Dirty Work
- 1st ed. dustjacket (hardcover)
- Author: Larry Brown
- Cover artist: Glennray Tutor
- Language: English
- Genre: Fiction
- Publisher: Algonquin Books
- Publication place: USA
- Awards: Mississippi Institute of Arts and Letters Award
- ISBN: 9780945575207
- OCLC: 19388439

= Dirty Work (Brown novel) =

1989 novel by Larry Brown

Dirty Work is the debut novel of American writer Larry Brown. It was originally published in 1989 by Algonquin Books, and went on to receive the Mississippi Institute of Arts and Letters Award for fiction. USA Today included it on their annual list of best works of fiction published during the year (1989).

==Background==
Before writing and publishing his first novel Dirty Work in 1989, Brown had written five “discarded” novels, one of which he had set fire to and destroyed, according to his wife Mary Annie Brown:
"I watched him burn one novel," she said. "We had one of our worst fights over his writing when he decided that Dirty Work was no good and he was burning it. That was one time I did put my foot down and told him he had worked too hard, I had worked too hard, and he would not burn that book."

Although it’s sometimes called a “Vietnam War novel,” Brown stated that his intention in writing Dirty Work was:
“to write a book that was more about the aftermath of the war and the damage that was inflicted on two soldiers more than the actual war itself. I wanted to show not so much what happened to them then, but what is happening to them now.”

Brown graduated from high school in 1969 and joined the Marine Corps in 1970 —during the Vietnam War— but was neither deployed, nor wounded. So after Dirty Work was published, he was often asked how he wrote a book from the viewpoint of disabled veterans. In an interview with Kay Bonetti, Brown said that
“The guys in Dirty Work are actually based on some of the Marines that I met in the early ’70’s in Philadelphia where I was stationed–guys who were in wheelchairs, who had lost their arms and legs and had made that great sacrifice too. . . The novel is all a work of fiction that comes from my being so impressed by these guys that I met.”

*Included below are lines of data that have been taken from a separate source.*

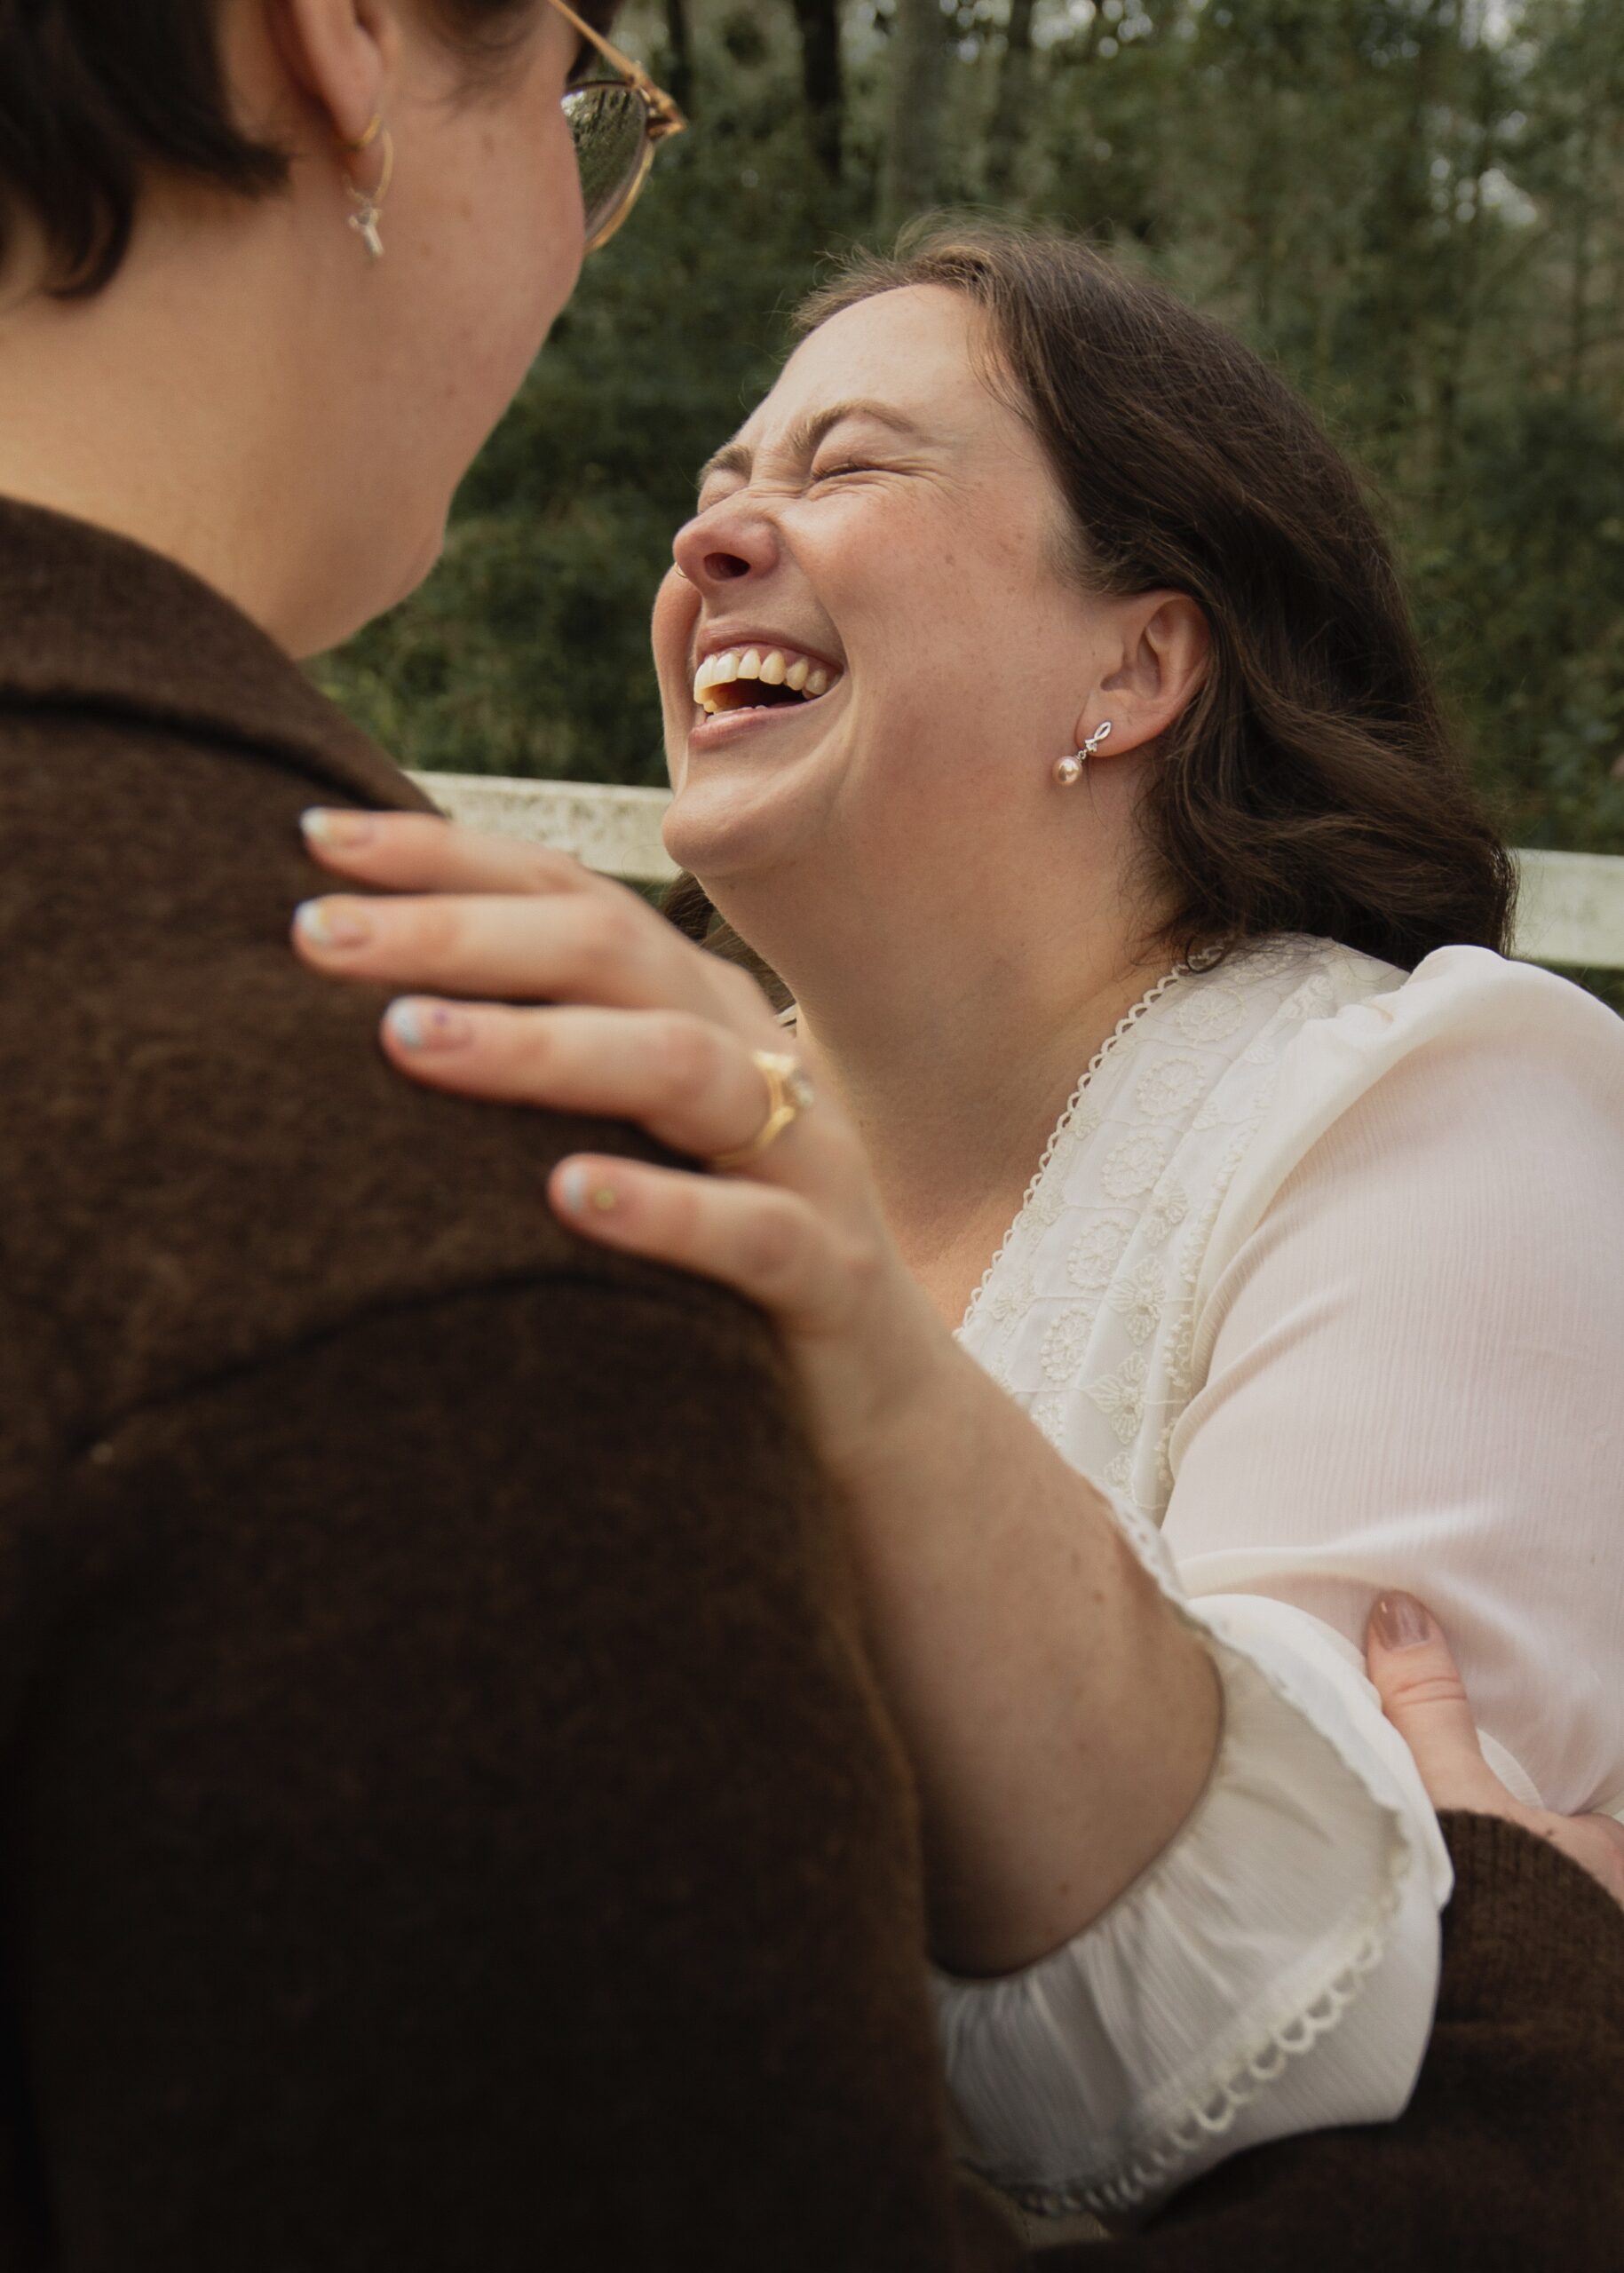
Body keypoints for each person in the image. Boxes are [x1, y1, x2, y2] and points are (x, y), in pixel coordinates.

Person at [294, 223, 1624, 2229]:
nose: (713, 540)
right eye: (722, 482)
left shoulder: (1433, 1101)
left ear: (1137, 660)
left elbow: (1312, 2042)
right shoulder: (601, 1139)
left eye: (844, 467)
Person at [0, 7, 1003, 2266]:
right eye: (579, 93)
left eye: (847, 467)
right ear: (342, 41)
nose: (714, 525)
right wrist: (1508, 2115)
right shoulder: (465, 1170)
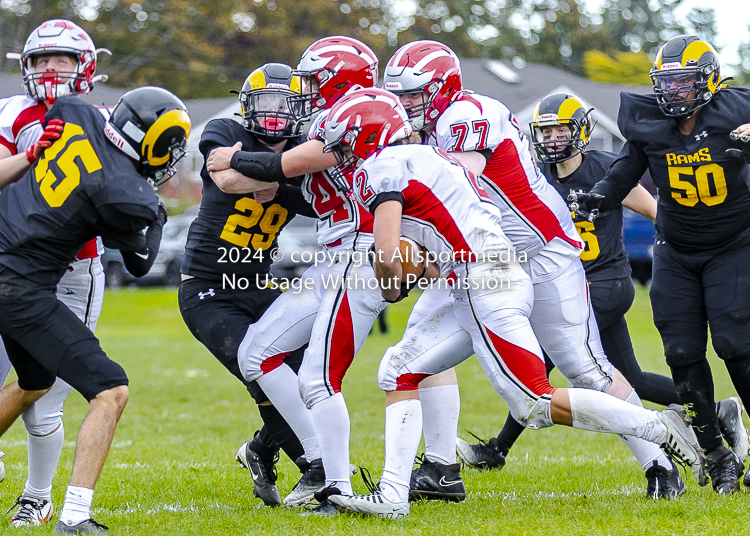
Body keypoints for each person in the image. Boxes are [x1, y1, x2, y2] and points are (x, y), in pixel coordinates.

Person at [321, 87, 704, 519]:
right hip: (484, 269)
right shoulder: (429, 154)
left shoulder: (403, 156)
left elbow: (393, 256)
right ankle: (405, 487)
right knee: (400, 367)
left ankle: (658, 430)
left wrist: (392, 277)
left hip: (503, 272)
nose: (335, 155)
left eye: (340, 143)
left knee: (540, 397)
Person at [455, 93, 748, 480]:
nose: (553, 139)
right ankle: (717, 412)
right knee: (631, 380)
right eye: (545, 131)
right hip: (566, 283)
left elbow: (656, 211)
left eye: (560, 129)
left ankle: (497, 449)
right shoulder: (534, 175)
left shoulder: (605, 167)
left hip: (604, 282)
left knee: (546, 358)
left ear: (580, 129)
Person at [0, 85, 190, 535]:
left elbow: (61, 122)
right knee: (111, 390)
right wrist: (158, 216)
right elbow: (141, 264)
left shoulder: (72, 111)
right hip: (19, 287)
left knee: (33, 383)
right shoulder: (125, 191)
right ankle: (74, 516)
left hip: (6, 263)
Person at [570, 34, 750, 494]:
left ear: (709, 81)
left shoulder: (737, 111)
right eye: (666, 84)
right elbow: (627, 169)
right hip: (675, 249)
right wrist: (600, 197)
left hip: (735, 244)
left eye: (683, 83)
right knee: (681, 354)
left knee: (735, 345)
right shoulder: (650, 122)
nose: (673, 93)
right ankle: (716, 454)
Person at [211, 36, 383, 513]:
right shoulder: (336, 117)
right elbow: (277, 181)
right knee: (260, 356)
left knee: (318, 375)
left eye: (312, 79)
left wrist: (233, 158)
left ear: (337, 80)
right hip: (337, 255)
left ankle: (333, 481)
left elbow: (278, 165)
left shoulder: (353, 117)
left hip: (358, 254)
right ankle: (325, 473)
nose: (303, 92)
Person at [178, 63, 320, 506]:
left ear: (299, 108)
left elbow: (321, 203)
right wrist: (285, 177)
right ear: (246, 106)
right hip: (207, 287)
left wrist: (274, 181)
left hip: (257, 283)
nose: (276, 114)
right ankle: (316, 471)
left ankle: (259, 450)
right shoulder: (223, 128)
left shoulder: (302, 147)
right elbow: (226, 178)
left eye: (285, 104)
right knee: (262, 377)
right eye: (266, 104)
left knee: (308, 377)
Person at [0, 19, 115, 528]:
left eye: (61, 59)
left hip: (73, 269)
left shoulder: (105, 118)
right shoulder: (11, 114)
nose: (50, 69)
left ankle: (37, 494)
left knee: (44, 393)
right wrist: (32, 154)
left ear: (83, 66)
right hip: (11, 268)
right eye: (41, 60)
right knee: (18, 386)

Brown’s biographer states that he wanted “to write about the after-effects of the war … largely because his father was deeply damaged by his four years in the infantry during World War II.” Besides his father, Knox Brown, recounting his own painful memories serving in World War II, Brown remembered listening to veterans who had served in Vietnam telling their own stories in the bars Brown went to while he was in the service.

So at some point, Brown admits: “I knew everything I needed to know about the weapons from my training, and I’d talked to enough marines who were in combat to find out what it was like over there. That’s all you need. You just invent the rest.”

Brown later revisited the plight of a damaged veteran
— and its long term effects on family, friends, and community — through the character of Virgil Davis in his 1996 novel Father and Son.

==Plot summary==
The novel takes place over the course of a day and a night —a period of less than two days— in a VA hospital. Walter James, a white veteran of the Vietnam War, has just been admitted. His face was completely reconstructed after he suffered severe wounds. As a result of a fragment of bullet embedded in his brain, James also suffers blackouts and dizziness.

He meets Braiden Chaney, a black man who lost both of his arms and legs from gunfire in the Vietnam War. He has been in the VA hospital for 22 years. The novel is structured in a stream of consciousness style, much of it taking place within Braiden's mind. He constructs elaborate fantasies, most of which involve his being a king in Africa, to escape the plight of his physical state.

Most of the novel consists of dialogue between the two men. They tell each other their respective stories, mostly during the course of one night, while they drink beer and smoke pot that Braiden's sister has smuggled into the hospital for him.

==Themes==
According to Brown’s biographer, some of Dirty Work’s themes would include: (1) its antiwar stance; (2) the outlook of race relations; and (3) the meaning of “genuine Christianity.”

On a certain level, Dirty Work can perhaps be viewed as a theodicy in its attempts to explain the paradox of evil in a world created by an omnipotent God. Braiden has several conversations with Jesus during the novel. The reader is left to determine whether they are fantasies or real conversations. When Brown himself was asked about this, he replied: “Some people get upset about that scene. They want to know whether the scene is actually occurring. Is Jesus actually there, or is it a vision, or something in Braiden’s mind? To tell you the truth, I don’t know.”

Theology Today’s review of the novel states that:
“The spirituality of these Dirty Work vets is mature, self-critical, tempered by continuing struggle, purified by tears of compassion. It evidences that rare gift, the courage to face the full truth about life and love (what James Baldwin called life’s ‘terrible laws’) in spite of the ever-present temptations of culture and religion to ignore such truth.”

The plot of the novel borrows from One Flew Over the Cuckoo's Nest, which is referred to in the novel. Braiden, along with his sister, eventually convince Walter to kill him. He has wanted to end his life for years. The novel concludes with this event, and Walter reflects, "I knew that somewhere Jesus wept."